Erfreulich wäre es, wenn es uns gelänge, ein stärkeres Interesse für unser kulturelles Monatsheft bei den Neu-Radebeulern und jungen Menschen zu wecken. Die Digitalisierung bietet eine gute Möglichkeit, um den Austausch zwischen Autoren und Lesern zu befördern, was leider noch zu wenig genutzt wird. Eine rege Kommunikation findet hingegen zum Radebeuler Grafikmarkt statt, auf dem die Redaktion mit einem eigenen Stand vertreten ist.
Mit der wechselvollen Entwicklungsgeschichte unsere Monatszeitschrift hatte sich im Jahr 2020 die Abiturientin Hanna Kazmirowski im Rahmen einer schulischen Abschlussarbeit auseinandergesetzt.

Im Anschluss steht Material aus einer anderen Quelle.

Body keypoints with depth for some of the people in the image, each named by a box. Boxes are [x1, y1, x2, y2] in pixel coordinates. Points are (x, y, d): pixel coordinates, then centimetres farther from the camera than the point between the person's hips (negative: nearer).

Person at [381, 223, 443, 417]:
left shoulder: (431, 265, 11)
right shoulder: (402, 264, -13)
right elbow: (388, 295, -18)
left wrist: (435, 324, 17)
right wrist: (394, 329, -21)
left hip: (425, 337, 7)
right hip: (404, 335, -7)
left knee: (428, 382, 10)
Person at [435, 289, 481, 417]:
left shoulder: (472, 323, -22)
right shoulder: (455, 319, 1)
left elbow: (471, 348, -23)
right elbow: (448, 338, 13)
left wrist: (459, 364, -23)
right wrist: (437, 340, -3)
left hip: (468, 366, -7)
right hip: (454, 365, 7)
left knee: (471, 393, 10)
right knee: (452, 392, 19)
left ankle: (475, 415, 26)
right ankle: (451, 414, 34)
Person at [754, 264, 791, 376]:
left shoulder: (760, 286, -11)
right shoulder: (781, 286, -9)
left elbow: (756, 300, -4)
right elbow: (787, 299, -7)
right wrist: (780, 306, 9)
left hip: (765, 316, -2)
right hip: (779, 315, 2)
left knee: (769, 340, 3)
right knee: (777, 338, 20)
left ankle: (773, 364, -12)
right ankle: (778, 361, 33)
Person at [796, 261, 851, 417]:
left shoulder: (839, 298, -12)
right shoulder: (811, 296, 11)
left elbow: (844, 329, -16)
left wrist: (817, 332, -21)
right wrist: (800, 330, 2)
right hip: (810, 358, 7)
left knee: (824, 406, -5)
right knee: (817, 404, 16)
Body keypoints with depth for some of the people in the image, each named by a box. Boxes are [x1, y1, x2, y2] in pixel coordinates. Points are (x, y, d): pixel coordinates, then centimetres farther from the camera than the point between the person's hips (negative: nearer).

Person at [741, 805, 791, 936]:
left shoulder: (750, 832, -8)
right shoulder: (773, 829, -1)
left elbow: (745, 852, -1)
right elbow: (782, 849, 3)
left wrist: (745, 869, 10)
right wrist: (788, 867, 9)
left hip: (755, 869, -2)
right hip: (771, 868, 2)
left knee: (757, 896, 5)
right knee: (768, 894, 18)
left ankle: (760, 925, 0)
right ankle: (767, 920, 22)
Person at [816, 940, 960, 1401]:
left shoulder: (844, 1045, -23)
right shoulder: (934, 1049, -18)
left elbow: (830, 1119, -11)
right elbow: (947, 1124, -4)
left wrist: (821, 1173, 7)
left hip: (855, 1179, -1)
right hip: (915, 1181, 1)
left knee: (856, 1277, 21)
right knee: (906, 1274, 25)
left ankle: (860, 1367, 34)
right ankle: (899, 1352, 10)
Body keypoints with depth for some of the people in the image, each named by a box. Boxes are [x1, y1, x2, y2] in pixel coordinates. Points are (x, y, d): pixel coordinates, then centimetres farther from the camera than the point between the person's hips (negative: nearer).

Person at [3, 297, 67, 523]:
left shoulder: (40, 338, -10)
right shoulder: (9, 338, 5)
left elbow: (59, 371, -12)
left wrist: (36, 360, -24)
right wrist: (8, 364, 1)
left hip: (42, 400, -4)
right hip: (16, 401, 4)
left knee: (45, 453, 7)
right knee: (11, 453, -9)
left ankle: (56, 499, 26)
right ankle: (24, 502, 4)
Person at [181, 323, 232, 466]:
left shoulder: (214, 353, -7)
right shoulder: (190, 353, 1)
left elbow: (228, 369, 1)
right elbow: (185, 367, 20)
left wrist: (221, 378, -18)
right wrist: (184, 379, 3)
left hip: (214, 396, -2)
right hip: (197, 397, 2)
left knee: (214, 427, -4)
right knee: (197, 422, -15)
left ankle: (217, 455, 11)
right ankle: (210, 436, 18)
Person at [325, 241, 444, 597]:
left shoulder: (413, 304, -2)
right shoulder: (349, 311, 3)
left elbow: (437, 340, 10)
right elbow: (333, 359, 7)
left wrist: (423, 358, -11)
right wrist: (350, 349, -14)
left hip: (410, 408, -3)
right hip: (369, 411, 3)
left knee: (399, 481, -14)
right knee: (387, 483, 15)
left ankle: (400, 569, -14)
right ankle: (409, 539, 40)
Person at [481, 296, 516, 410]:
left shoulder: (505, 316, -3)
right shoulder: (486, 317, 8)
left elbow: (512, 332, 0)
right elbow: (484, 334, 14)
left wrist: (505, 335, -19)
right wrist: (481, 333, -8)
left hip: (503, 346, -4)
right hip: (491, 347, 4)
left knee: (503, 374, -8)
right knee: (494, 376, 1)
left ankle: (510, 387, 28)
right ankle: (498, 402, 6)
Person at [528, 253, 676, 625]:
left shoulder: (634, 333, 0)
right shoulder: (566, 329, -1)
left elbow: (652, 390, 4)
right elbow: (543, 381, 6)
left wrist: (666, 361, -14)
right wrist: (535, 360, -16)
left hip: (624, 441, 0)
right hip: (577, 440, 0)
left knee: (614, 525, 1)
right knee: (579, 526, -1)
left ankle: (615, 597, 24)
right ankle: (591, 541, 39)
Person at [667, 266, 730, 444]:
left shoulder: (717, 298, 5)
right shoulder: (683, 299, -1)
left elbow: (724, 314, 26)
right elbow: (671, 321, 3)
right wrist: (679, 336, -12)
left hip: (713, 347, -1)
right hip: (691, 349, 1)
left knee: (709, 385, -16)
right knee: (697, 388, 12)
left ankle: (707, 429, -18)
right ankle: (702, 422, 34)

Ihre umfassende und sehr gewissenhaft recherchierte „Dokumentation über eine Radebeuler Monatszeitschrift im Kontext gesellschaftlicher Umbrüche zwischen 1954 – 1963 und 1989 – 1993“ ist sehr aufschlussreich und empfehlenswert. Die komplexe Publikation steht im Netz und ist online abrufbar.
Übrigens gratulierte neulich eine treue Leserin zum 35-jährigen Jubiläum und meinte lachend „Bewahrt Euch den Blick über die Elbe, die Weinberge und den Tellerrand!“ Na klar, dass versprechen wir doch gern. Allerdings, und das ist der Wermutstropfen, bedarf unser Redaktionskollegium spätestens bis zum 40-jährigen Jubiläum einer dringenden Verjüngungskur.